2 birds and 1 stone and all that.

2nd year Alfalfa/OG (60/40 maybe 70/30 I'm guessing)

Had some leafhopper pressure but cut it last Monday and bales were off by Friday. I can see some pigweed, which has been an issue every June/July and I'd like to spray for both Weeds and leafhoppers This coming weekend, (day 12 after cut if weather allows).

I don't see any issue "Identified" with mixing Pursuit and Warrior... but I want to make sure before I do. I'd like a single pass over the field this weekend, if possible.

The issue I run into is I see nothing saying anything one way or another on these two in a mix.

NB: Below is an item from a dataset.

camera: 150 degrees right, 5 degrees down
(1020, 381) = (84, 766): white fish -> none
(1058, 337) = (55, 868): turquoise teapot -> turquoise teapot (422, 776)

If OK... what would be your 'mixing' routine? I typically use 80/20, CLEAR, and then the herbicide. How would adding Warrior to it alter the order?

Thanks


----------



## slowzuki (Mar 8, 2011)

"When organophosphate (such as Lorsban® insecticide) or carbamate insecticides are tank mixed with Pursuit, temporary injury may result to the treated crops."

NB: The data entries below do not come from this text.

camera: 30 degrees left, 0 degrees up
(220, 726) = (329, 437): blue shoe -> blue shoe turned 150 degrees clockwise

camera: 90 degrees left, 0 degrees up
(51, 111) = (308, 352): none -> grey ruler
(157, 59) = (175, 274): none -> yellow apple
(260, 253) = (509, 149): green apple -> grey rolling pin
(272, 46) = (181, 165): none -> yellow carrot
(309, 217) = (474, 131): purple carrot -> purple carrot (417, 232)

Edit, google says Warrior is a pyrethroid family.


----------



## Dadnatron (Jul 24, 2017)

slowzuki...

Where did you find that information?

I've read through both the Warrior and Pursuit label many times without seeing it. ( I could have missed it, but I focused on the mixing parts pretty thoroughly.) And I STILL can't figure out where it is, so I will know what is going on.

And given Warrior is a pyrethroid... do you see any issues with mixing?


----------



## slowzuki (Mar 8, 2011)

That was on the BASF site, I was trying to find what was actually in Pursuit as our branding often different in Canada. I don’t know much of anything about insecticides, i ask my Apple growing friend those questions.


----------



## FarmerCline (Oct 12, 2011)

I have sprayed Pursuit and a pyrethroid insecticide together many times and no issues whatsoever.

Hayden


----------



## endrow (Dec 15, 2011)

At a Growers meeting I once heard an agronomist say when he is spraying Pursuit on straight Alfalfa or soybeans he would not hesitate to mix the insecticide with but when he is spraying Pursuit on mixed hay , Alfalfa / Orchard Grass mix he would not mix the insecticide with or any other thing for that matter.


----------



## Dadnatron (Jul 24, 2017)

I appreciate your help.

Since I remained decidedly confused, I contacted the local extension agent, who says it should be fine.

I also sent in a question directly to BASF... I'll post a reply should they deign to respond.


----------